• _Records to process_:

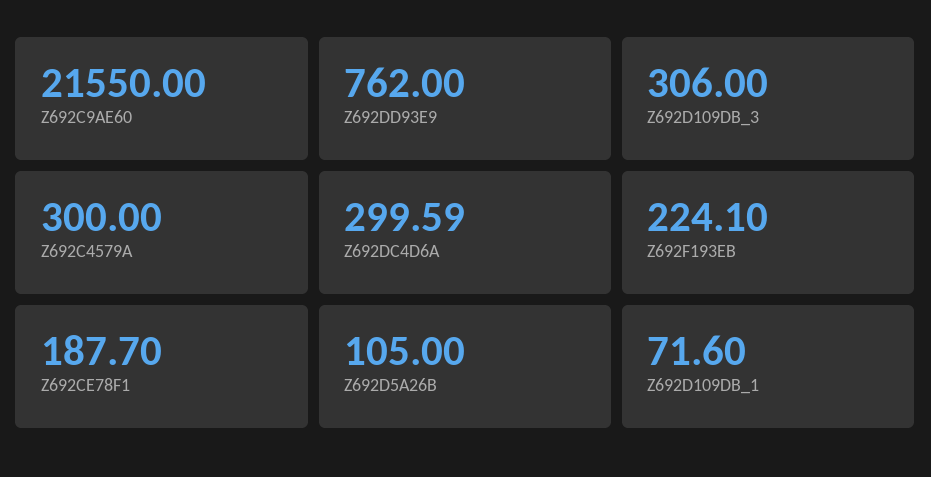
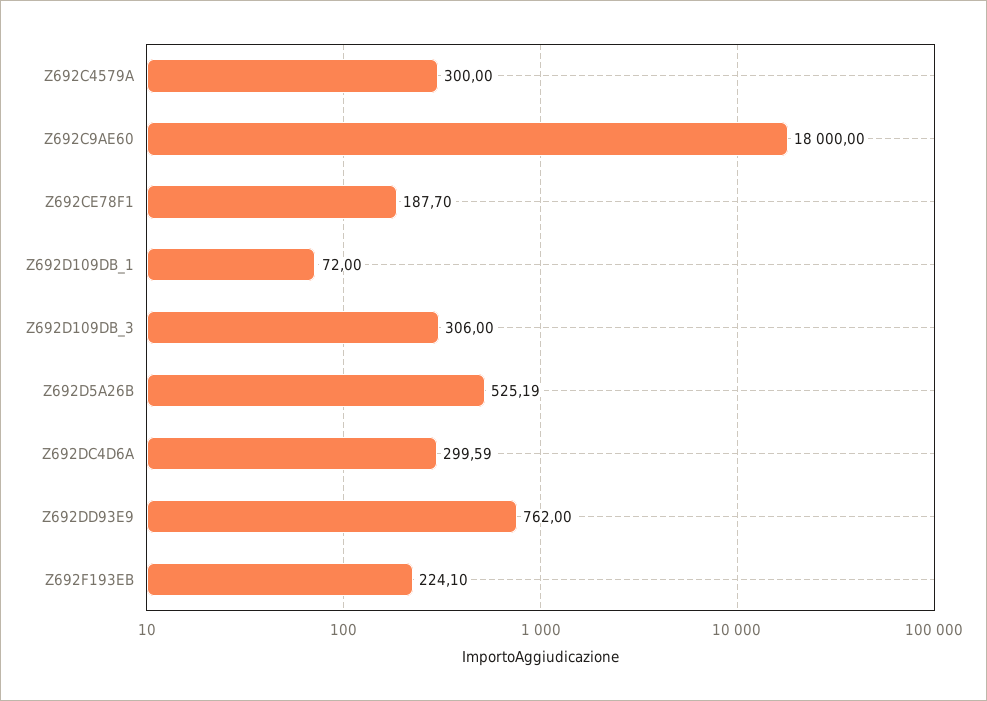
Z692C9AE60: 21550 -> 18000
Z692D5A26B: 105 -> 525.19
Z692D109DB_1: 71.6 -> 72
...
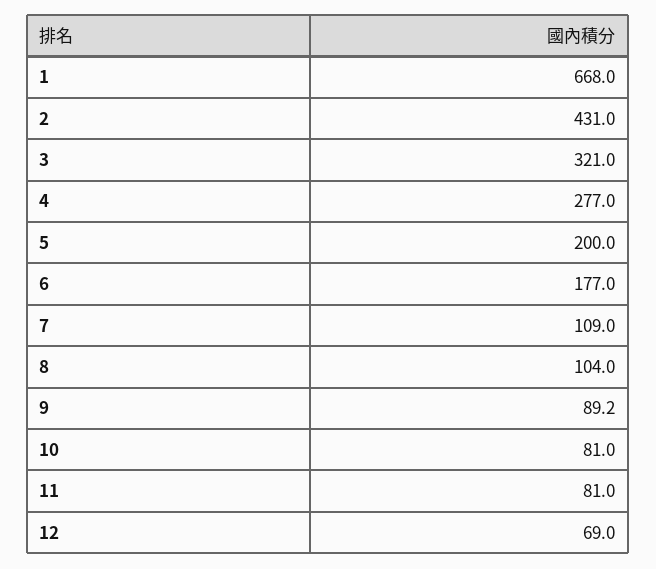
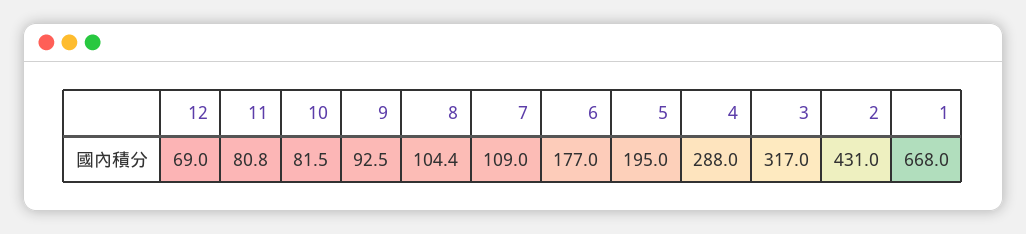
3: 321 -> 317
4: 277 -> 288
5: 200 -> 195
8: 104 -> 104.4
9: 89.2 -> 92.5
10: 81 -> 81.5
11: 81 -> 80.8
--
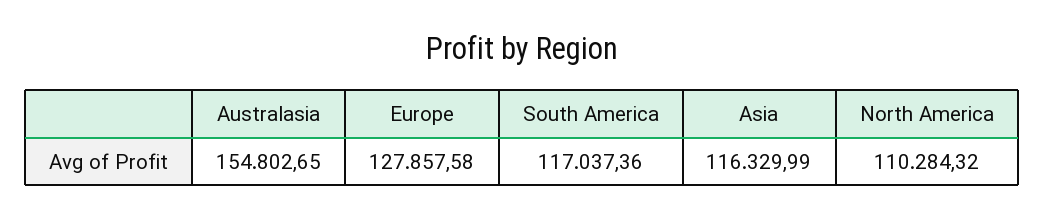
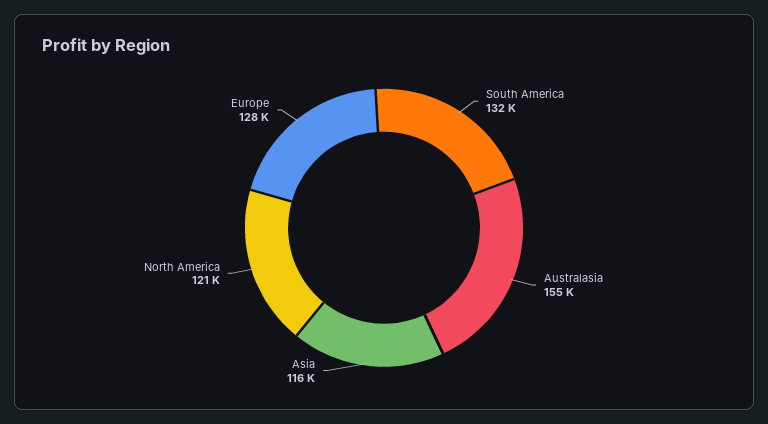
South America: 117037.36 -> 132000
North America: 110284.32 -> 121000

• _Exercise directions_: Write out each line above containing "America".

• _Solution for this exercise_:
South America: 117037.36 -> 132000
North America: 110284.32 -> 121000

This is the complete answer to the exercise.